§ **WORK INSTRUCTIONS**: The lines to find are those in the entries that hold the word "round"; copy every one of them.

§ **Saved data entries**:

□ □ □ □ □

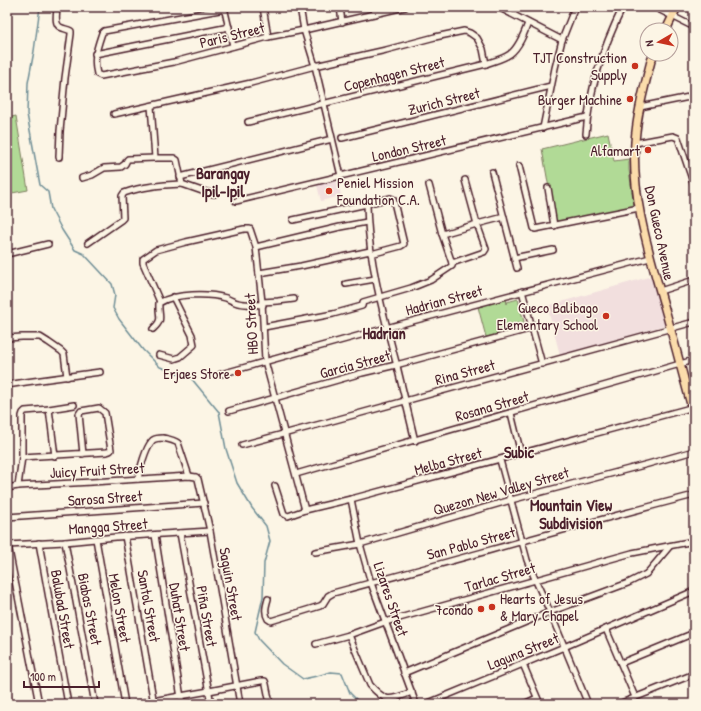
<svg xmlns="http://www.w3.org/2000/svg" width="701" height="711" viewBox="0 0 701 711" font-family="'Patrick Hand',sans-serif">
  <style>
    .built { fill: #f2dfde }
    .green { fill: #b1da96; stroke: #7e7c60 }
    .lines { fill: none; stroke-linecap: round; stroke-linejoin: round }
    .stream { stroke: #6f8e96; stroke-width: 1.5 }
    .minor-casing { stroke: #4a1f2b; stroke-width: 8 }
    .major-casing { stroke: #4a1f2b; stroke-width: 10 }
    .minor { stroke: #fcf5e5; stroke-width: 5 }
    .major { stroke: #fbdcab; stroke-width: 7 }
    .poi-dot { fill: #c8321e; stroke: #fcf5e5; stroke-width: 1.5 }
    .labels { text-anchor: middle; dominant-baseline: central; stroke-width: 3; stroke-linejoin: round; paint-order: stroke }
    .street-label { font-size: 15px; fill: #4a1f2b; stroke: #fcf5e5 }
    .poi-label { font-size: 15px; fill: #4a1f2b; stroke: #fcf5e5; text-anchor: end }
    .neighbourhood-label { font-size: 16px; font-weight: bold; fill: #4a1f2b; stroke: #fcf5e5 }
  </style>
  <rect width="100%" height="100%" fill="#fcf5e5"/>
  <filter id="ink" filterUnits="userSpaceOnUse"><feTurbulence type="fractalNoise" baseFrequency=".025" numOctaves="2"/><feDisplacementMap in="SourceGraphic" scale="8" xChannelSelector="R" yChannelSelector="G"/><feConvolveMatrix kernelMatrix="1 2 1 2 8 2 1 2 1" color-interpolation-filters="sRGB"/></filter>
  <g filter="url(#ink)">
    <!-- built -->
    <g class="built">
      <polygon points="338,181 341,196 321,201 317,185"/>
      <polygon points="652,276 666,325 560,355 547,306"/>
    </g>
    <!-- green -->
    <g class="green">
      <polygon points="16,116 28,190 7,194 7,118"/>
      <polygon points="608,133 614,161 629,159 629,170 634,206 555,222 542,149"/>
      <polygon points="506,299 507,304 507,302 518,299 524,322 513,325 514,330 486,337 478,307"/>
    </g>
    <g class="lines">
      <!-- stream -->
      <polyline class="stream" points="40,7 34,51 28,83 27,114 40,185 48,192 51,209 62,230 75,250 84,254 112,284 115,295 113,308 119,319 143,350 160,367 191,378 219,412 226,449 237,483 252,508 266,526 270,541 264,563 263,597 255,632 259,640 282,664 303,679 317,676 331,672 342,673 350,693 361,704"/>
      <!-- minor casing -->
      <g class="minor-casing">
        <g id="minor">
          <path d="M57 7C57 13 54 24 60 27 64 29 67 29 71 31V34L65 78 60 131 59 157"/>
          <polyline points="224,7 233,46"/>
          <polyline points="263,7 268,37"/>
          <polyline points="300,7 304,30 315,66 341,176"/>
          <polyline points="340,7 342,22"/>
          <polyline points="374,7 375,14"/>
          <polyline points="498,7 562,40"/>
          <polyline points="654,7 694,27"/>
          <path d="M225 9 104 31 102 33C97 48 93 58 97 74L101 76 174 62 268 37 304 30 405 7"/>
          <polyline points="95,54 229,27"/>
          <polyline points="151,106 155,158"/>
          <polyline points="640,107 694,96"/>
          <polyline points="114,114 251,83 315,66 386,50 435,37 464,31 470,33 477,38 483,49 486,64"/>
          <path d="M248 122 486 64C494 61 503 59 510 54 519 47 524 34 528 23"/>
          <polyline points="543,128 555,68 562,40 575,7"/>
          <path d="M586 134C589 90 603 47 623 7"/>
          <polyline points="342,138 551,86"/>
          <polyline points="635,143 673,136 678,138 694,185"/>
          <polyline points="519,166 534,228 535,229 639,208"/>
          <polyline points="492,172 517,268"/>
          <polyline points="180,177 332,139"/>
          <polyline points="82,178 92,175 104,168 121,167 125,164 127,160 128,159 155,158 174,158 177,160 182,184 202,191 214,194"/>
          <polyline points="548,188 554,226"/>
          <polyline points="236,201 587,117"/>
          <path d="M367 204C368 260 383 313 397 366 403 391 409 416 415 441"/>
          <polyline points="293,220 367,204 390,198 393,199 394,202 404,244 401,246 371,254"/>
          <polyline points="442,234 477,224 504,217"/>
          <path d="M88 243 121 220 123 218 122 196 124 193C143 186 162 185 182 184"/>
          <polyline points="256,247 340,227 367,222"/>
          <polyline points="7,254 48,244"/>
          <polyline points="514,258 553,250"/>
          <polyline points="452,263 484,252 486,249 477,224 465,180"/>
          <polyline points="259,273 301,266 370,251"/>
          <polyline points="346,284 375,279"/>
          <polyline points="522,291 542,364"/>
          <polyline points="660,291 694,280"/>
          <polyline points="160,302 143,263 143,259 156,250 186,242 244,229 250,229 256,247 262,302 265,361 305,510"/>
          <polyline points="262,302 278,301 294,299"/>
          <polyline points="264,327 333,314 362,306 363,302 411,288 431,280 452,266 452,263 442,234 429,185"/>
          <path d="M153 329C164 319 158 317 159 303 175 293 209 293 226 298 230 300 234 302 238 303 245 305 255 304 263 305"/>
          <polyline points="7,338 22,337 40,337 48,342 61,351 64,354 67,377"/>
          <polyline points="159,355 174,359 180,357 194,345 192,335 173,297"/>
          <polyline points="221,374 386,328 650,258"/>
          <polyline points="7,385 26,382 100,372"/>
          <polyline points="49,409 55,456"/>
          <polyline points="229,411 362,373 396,365 533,328"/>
          <polyline points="511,413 521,454"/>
          <polyline points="242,445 328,422 694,322"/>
          <polyline points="22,457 107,452 110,451 111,450 105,413 99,408 81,411 79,414 83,454"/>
          <polyline points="500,460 527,560 535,579 550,612 588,704"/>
          <polyline points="296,474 694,360"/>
          <path d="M138 479C140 470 146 446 153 440 156 438 159 438 163 438 168 439 174 440 178 443L189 476"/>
          <polyline points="18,486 22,457 22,416 23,413 25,411 49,409 74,405"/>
          <polyline points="275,486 284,514 288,516 305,510 351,499 694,407"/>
          <polyline points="7,488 18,486 92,482 189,476 196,477 198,479 210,531 240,704"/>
          <polyline points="351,499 360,544 371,583 416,704"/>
          <polyline points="7,517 204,503"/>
          <polyline points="7,532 8,545 39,704"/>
          <polyline points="180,533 211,704"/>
          <polyline points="155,535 182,704"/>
          <polyline points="125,536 154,704"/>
          <polyline points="96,539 125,704"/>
          <polyline points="65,542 95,704"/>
          <polyline points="39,543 68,704"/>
          <polyline points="7,545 65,542 116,537 210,531"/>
          <polyline points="315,552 360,544 511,500 648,464 694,451"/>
          <path d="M268 599C266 606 264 612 268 619L271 621 320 606 323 604 328 596 333 593C454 561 573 526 694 495"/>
          <polyline points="606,629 635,697"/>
          <path d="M349 635 370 685C387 704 390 700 412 692"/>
          <polyline points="316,644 349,635 385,622 632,553 694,541"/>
          <polyline points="621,663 694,633"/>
          <polyline points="523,664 540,704"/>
          <polyline points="404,673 550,612 628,583 646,574 649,571 670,546"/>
          <polyline points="7,694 9,704"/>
          <polyline points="135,704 209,691 261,681 265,681 266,684 270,704"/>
          <polyline points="426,704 564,647 694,591"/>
          <polyline points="524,704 537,698"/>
          <polyline points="619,704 694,674"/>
        </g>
      </g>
      <!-- major casing -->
      <g class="major-casing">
        <g id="major">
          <polyline points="666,30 677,7"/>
          <path d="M654 54 651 61C644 88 637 114 635 142 631 199 650 255 665 309 675 344 684 380 694 415"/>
        </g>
      </g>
      <!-- minor -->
      <use href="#minor" class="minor"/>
      <!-- major -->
      <use href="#major" class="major"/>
    </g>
  </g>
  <!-- markers -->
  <g class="poi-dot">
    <circle cx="635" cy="66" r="4"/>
    <circle cx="630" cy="99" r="4"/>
    <circle cx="648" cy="150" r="4"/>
    <circle cx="329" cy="191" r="4"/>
    <circle cx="606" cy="316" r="4"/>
    <circle cx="238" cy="373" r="4"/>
    <circle cx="492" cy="607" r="4"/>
    <circle cx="481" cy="609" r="4"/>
  </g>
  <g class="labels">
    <!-- street labels -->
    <g class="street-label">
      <text transform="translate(232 35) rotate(-14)">Paris Street</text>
      <text transform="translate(394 74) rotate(-14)">Copenhagen Street</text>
      <text transform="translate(444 101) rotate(-14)">Zurich Street</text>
      <text transform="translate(409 148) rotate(-13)">London Street</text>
      <text transform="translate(660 233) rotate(78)">Don Gueco Avenue</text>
      <text transform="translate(444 300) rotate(-15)">Hadrian Street</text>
      <text transform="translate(251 324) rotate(-93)">HBO Street</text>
      <text transform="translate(355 364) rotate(-15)">Garcia Street</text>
      <text transform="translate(465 372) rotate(-15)">Rina Street</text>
      <text transform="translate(492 406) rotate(-16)">Rosana Street</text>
      <text transform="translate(448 461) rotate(-15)">Melba Street</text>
      <text transform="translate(97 470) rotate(-3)">Juicy Fruit Street</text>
      <text transform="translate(501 491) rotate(-16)">Quezon New Valley Street</text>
      <text transform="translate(105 498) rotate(-4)">Sarosa Street</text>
      <text transform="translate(108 526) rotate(-4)">Mangga Street</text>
      <text transform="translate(471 543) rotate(-15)">San Pablo Street</text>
      <text transform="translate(500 577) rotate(-16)">Tarlac Street</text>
      <text transform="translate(231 584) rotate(80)">Saguin Street</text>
      <text transform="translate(391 599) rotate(71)">Lizares Street</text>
      <text transform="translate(149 606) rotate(80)">Santol Street</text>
      <text transform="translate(120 608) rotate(80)">Melon Street</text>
      <text transform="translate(63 609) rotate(80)">Balubad Street</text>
      <text transform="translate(90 609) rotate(79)">Biabas Street</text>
      <text transform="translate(207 616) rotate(80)">Piña Street</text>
      <text transform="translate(180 617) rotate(81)">Duhat Street</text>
      <text transform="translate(523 651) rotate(-22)">Laguna Street</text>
    </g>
    <!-- poi labels -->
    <g class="poi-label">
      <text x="627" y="57">TJT Construction<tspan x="627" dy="17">Supply</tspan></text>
      <text x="622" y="99">Burger Machine</text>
      <text x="640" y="150">Alfamart</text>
      <text x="337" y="182" text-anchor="start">Peniel Mission<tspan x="337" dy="17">Foundation C.A.</tspan></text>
      <text x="598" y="307">Gueco Balibago<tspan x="598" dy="17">Elementary School</tspan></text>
      <text x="230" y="373">Erjaes Store</text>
      <text x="500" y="598" text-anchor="start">Hearts of Jesus<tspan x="500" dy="17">&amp; Mary Chapel</tspan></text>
      <text x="473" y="609">7condo</text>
    </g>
    <!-- neighbourhood labels -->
    <g class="neighbourhood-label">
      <text x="223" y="173">Barangay<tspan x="223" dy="18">Ipil-Ipil</tspan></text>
      <text x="384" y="333">Hadrian</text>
      <text x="519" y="452">Subic</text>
      <text x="571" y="505">Mountain View<tspan x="571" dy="18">Subdivision</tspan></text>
    </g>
  </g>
  <!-- margin -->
  <rect width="701" height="711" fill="none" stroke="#fcf5e5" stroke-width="24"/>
  <rect x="12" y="12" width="677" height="687" fill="none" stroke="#4a1f2b" stroke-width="1.5" filter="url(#ink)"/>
  <!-- north arrow -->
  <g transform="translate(659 42) rotate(261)"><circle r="19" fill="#fcf5e5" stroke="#b59f9b"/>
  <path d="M0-3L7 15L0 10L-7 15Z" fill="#c8321e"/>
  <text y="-6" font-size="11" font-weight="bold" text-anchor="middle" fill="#4a1f2b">N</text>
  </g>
  <!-- scale -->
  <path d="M24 681v6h75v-6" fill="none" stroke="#4a1f2b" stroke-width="2"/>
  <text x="30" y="681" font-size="12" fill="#4a1f2b" stroke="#fcf5e5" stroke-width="3" paint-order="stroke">100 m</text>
</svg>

□ □ □ □ □

§ **RESPONSE FOR THIS EXERCISE**:
    .lines { fill: none; stroke-linecap: round; stroke-linejoin: round }
    .labels { text-anchor: middle; dominant-baseline: central; stroke-width: 3; stroke-linejoin: round; paint-order: stroke }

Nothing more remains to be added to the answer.